Tuesday 6th December
Read Isaiah 57:15 and Revelation 4:8
“For this is what the high and exalted One says –
he who lives for ever, whose name is holy:
‘I live in a high and holy place,
but also with the one who is contrite and lowly in spirit,
to revive the spirit of the lowly
and to revive the heart of the contrite.”
“Each of the four living creatures had six wings and was covered with eyes all round, even under its wings. Day and night they never stop saying:
‘“Holy, holy, holy
is the Lord God Almighty,”
who was, and is, and is to come.’” (NIVUK)
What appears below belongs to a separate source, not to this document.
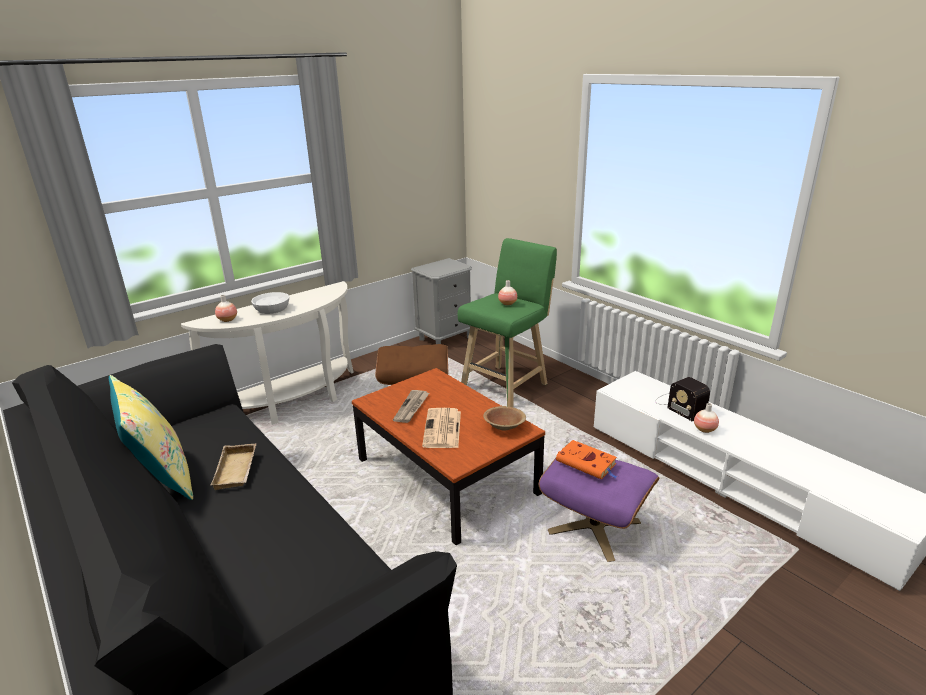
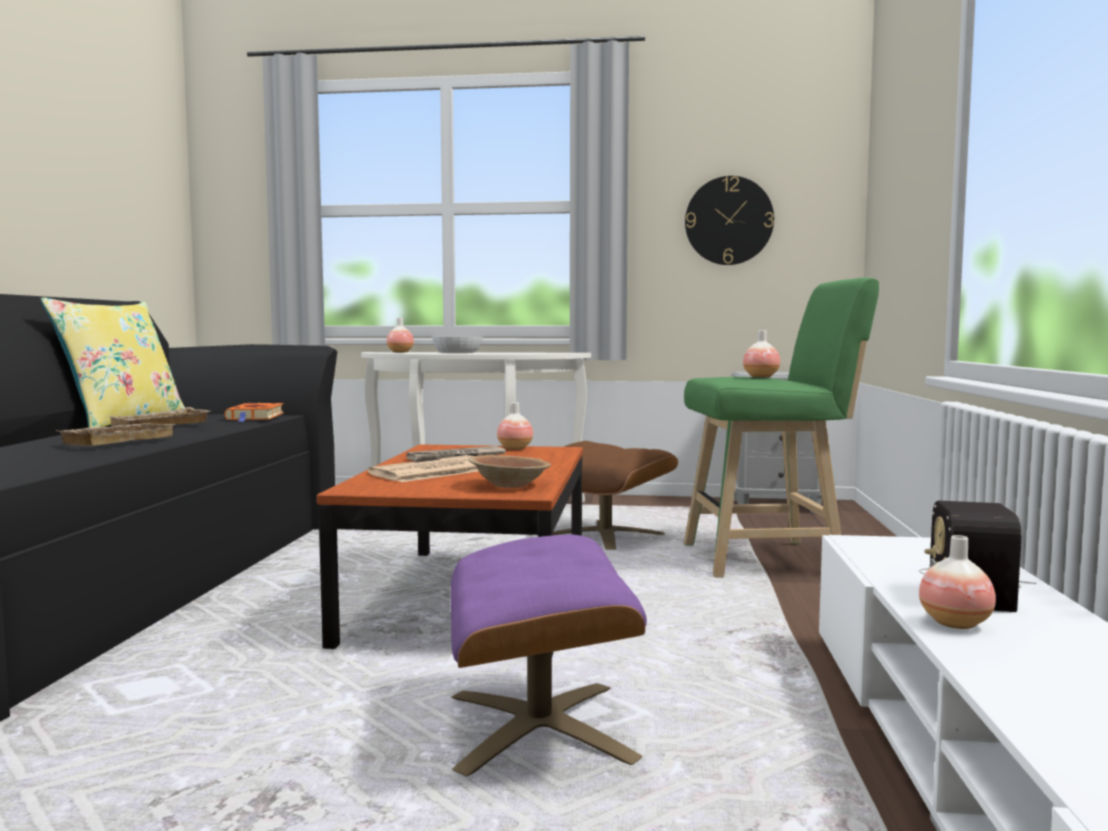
camera: 45 degrees right, 20 degrees down
orange book [556,440,618,480] -> orange book moved to [224,403,284,422]
none -> beige tray [60,423,175,446]
none -> vase [497,402,533,450]
none -> wall clock [685,176,774,265]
What do you understand ‘eternity’ to mean? Does it refer to infinite expanses of time or does it refer to timelessness? Or does it mean something else entirely, as yet incomprehensible? The Scriptures refer to the high and exalted One ‘who lives for ever’ (Isaiah 57:15a), ‘who was, and is and is to come’ (Revelation 4:8b). God calls Himself the ‘I am’ – being itself. The ever-present One.
So how are we, human and ever-changing, meant to understand the nature of eternity? Augustine was one who wrestled with such ideas and perhaps provides some clues to how to think about time at least. He reflected in his ‘Confessions’ that perhaps time itself is part of creation. A profound insight that Einstein provided some evidence for with his theory of relativity – the concept of ‘space-time’.
“If any flighty mind wanders among mental pictures of past times, and wonders that you, the all-great, all-creating, and all-sustaining God, maker of heaven and earth, should for countless ages have refrained from doing so great a work before actually doing it, let him awake and realize that he wonders at falsities. How could they pass by, those countless ages, which you had not made, although you are the author and creator of all ages? Or what times would there be, times not been made by you? Or how did they pass by, if they never were? Therefore, since you are the maker of all times, if there was a time before you made heaven and earth, why do they say that you rested from work? You made that very time, and no times could pass by before you made those times. But if there was no time before heaven and earth, why do they ask what you did then? There was no “then,” where there was no time.” (Augustine, Confessions 13:15).
Perhaps Augustine was before his time?
But perhaps we also need time to reflect on how the eternal, ever-present one entered time in the incarnation, and changed with time from vulnerable baby, to toddler, to teenager, to man, yet remained ever-present from before time?